Your reply should contain nothing except the lines from the one with "f_number: 2.3" through the end of the listing below, reproduced exactly and stripped of pictures.

▬▬▬

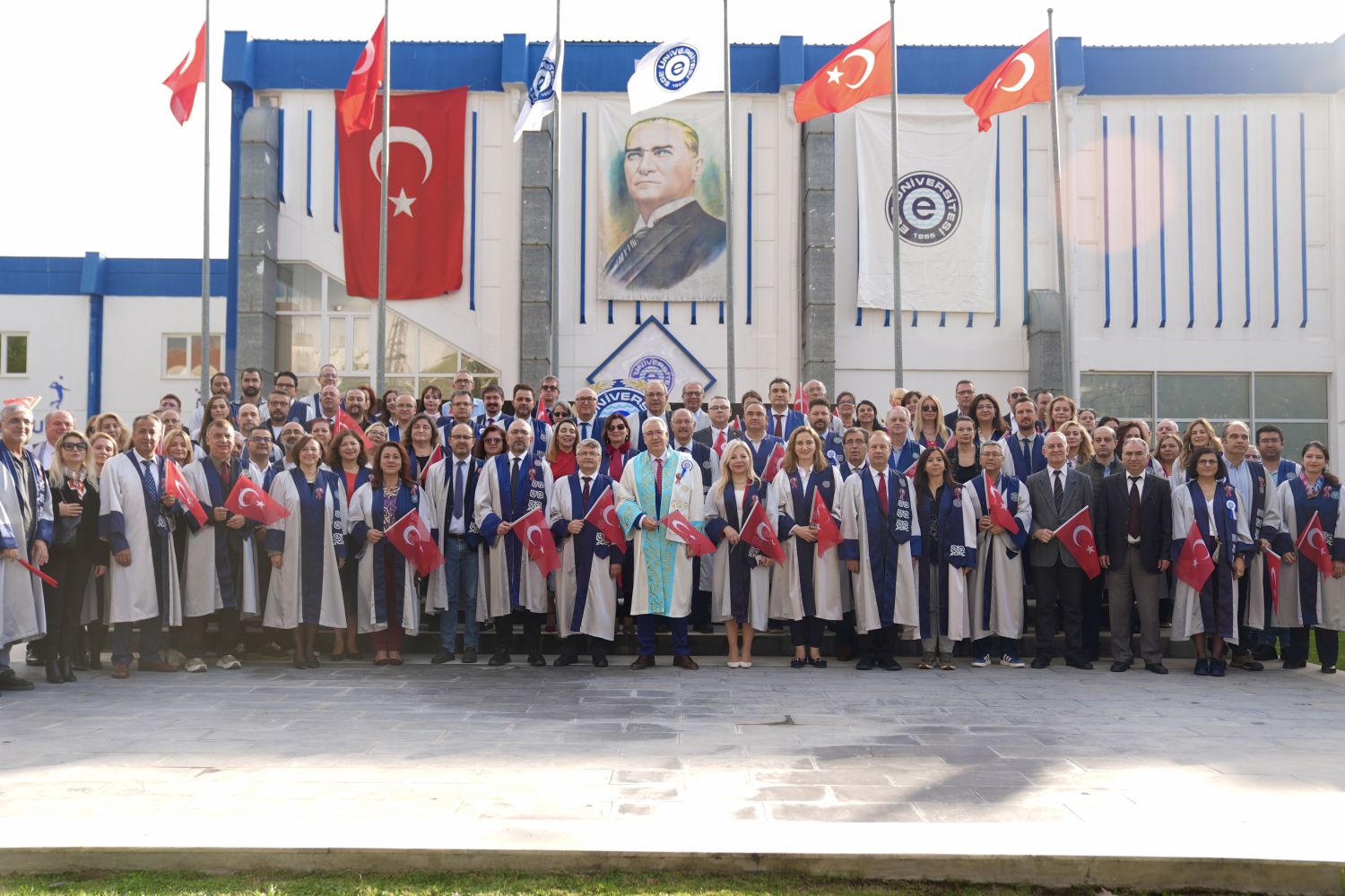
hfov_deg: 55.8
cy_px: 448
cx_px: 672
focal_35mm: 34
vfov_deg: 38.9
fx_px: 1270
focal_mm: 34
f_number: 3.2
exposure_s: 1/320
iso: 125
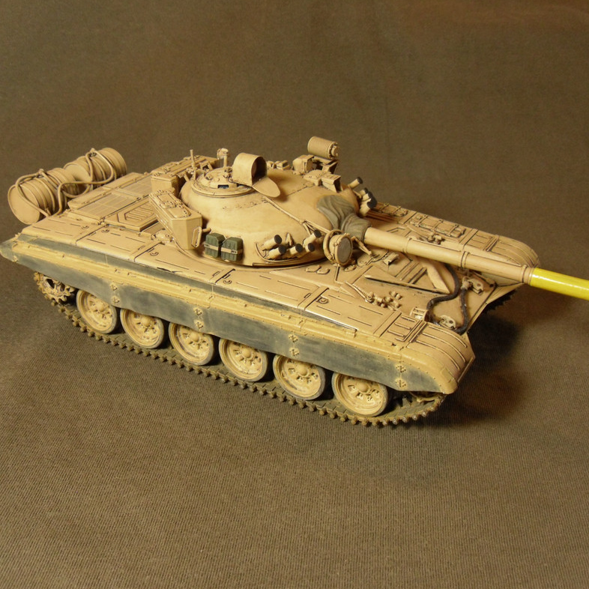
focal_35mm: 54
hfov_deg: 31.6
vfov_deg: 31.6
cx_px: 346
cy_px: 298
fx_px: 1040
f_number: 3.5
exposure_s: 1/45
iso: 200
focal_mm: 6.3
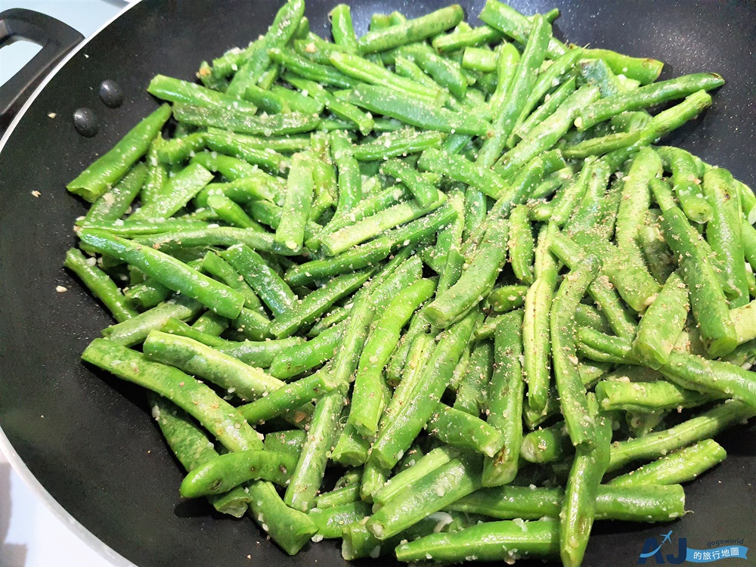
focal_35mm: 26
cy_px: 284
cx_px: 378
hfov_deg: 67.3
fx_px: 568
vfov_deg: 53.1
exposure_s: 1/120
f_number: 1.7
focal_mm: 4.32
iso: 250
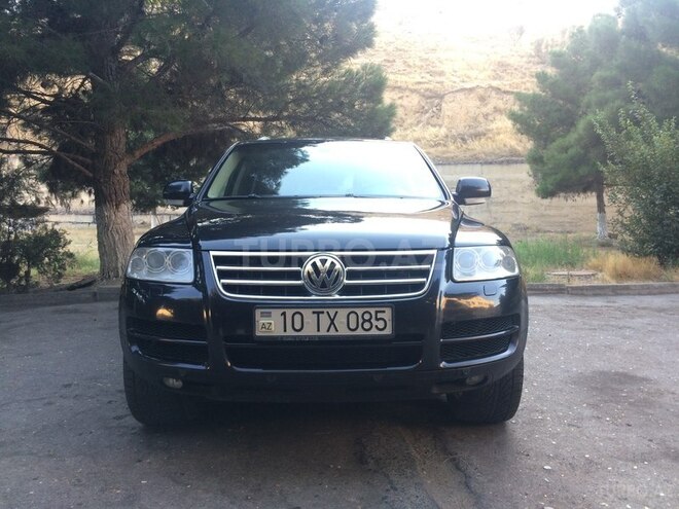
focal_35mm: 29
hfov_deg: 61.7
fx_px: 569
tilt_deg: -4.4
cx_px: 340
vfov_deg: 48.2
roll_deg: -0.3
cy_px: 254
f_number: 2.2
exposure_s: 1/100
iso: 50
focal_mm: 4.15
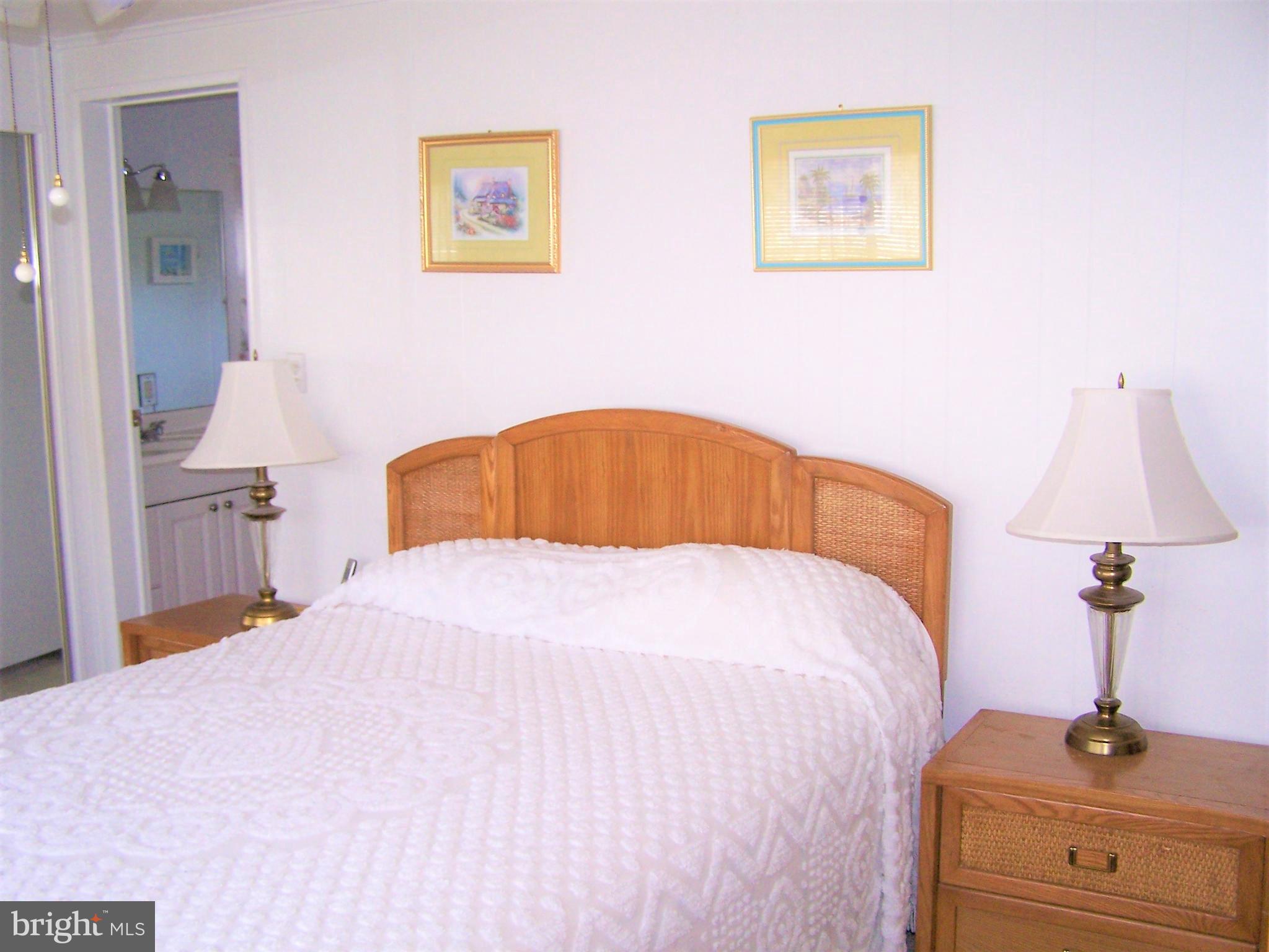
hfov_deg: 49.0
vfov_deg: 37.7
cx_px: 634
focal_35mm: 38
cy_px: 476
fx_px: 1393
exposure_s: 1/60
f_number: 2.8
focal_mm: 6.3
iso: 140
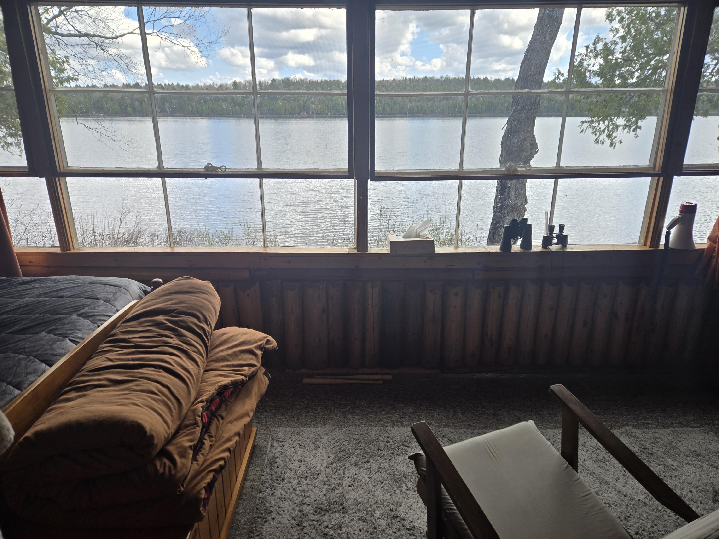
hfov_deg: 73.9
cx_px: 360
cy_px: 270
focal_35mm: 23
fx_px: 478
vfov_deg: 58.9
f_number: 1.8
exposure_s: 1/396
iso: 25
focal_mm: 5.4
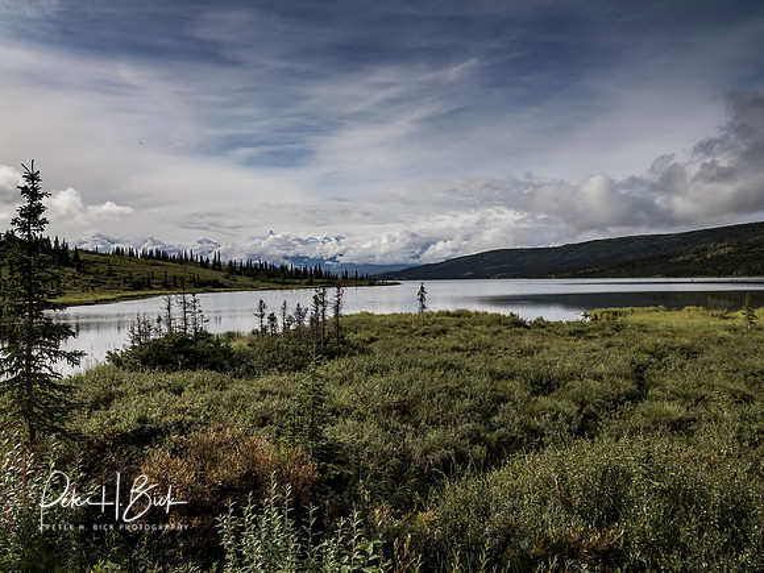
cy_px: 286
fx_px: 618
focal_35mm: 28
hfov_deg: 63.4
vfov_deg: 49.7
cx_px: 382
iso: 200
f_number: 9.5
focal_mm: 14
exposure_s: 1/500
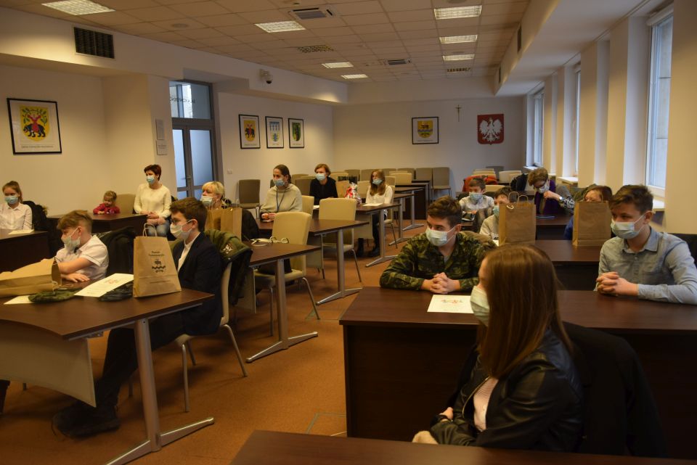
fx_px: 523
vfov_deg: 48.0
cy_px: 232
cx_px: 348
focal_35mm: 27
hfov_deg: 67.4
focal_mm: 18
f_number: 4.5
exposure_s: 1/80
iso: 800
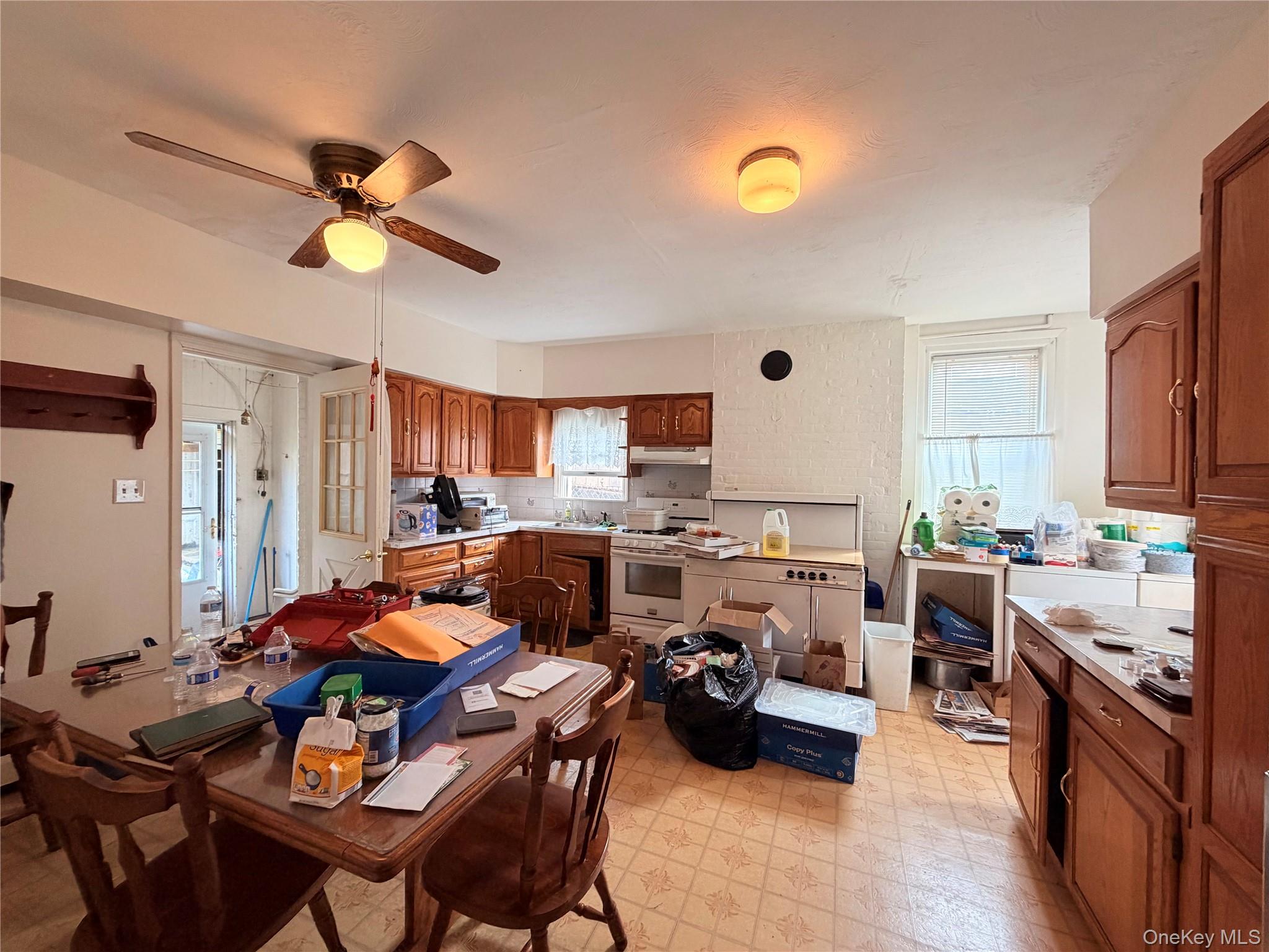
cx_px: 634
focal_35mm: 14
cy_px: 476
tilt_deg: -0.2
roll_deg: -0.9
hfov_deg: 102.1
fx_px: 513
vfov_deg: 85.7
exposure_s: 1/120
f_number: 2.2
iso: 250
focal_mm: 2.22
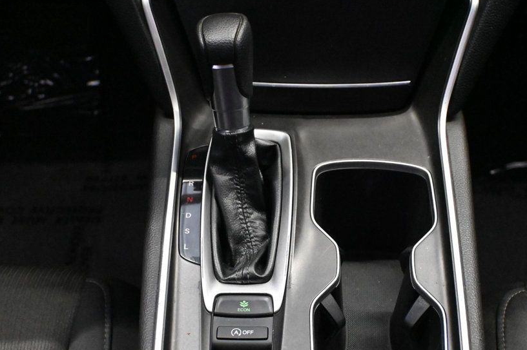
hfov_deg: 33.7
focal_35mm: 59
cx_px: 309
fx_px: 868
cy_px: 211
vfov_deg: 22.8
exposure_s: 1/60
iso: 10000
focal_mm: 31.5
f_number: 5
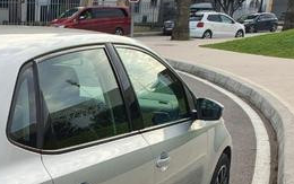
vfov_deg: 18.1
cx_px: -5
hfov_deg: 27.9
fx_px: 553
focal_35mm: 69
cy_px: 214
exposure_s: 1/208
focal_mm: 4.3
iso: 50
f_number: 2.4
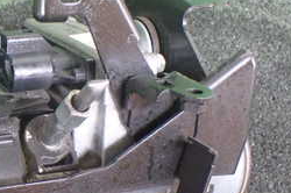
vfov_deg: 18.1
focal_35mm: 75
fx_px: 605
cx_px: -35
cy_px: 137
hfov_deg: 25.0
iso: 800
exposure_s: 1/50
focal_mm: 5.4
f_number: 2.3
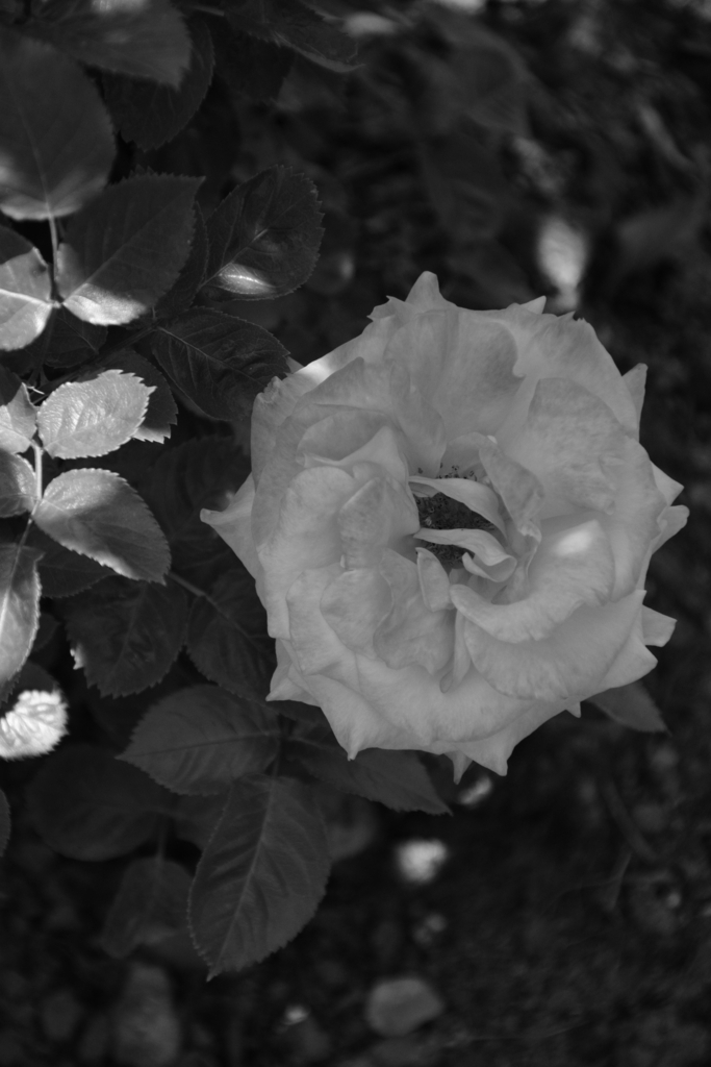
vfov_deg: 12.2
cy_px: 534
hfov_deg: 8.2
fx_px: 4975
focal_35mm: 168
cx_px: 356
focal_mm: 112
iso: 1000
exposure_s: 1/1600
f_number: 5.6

▬▬▬

● **SOLUTION TO THIS PROBLEM**:
f_number: 2.3
vfov_deg: 12.2
cy_px: 534
hfov_deg: 8.2
fx_px: 4975
focal_35mm: 168
cx_px: 356
focal_mm: 112
iso: 1000
exposure_s: 1/1600
f_number: 5.6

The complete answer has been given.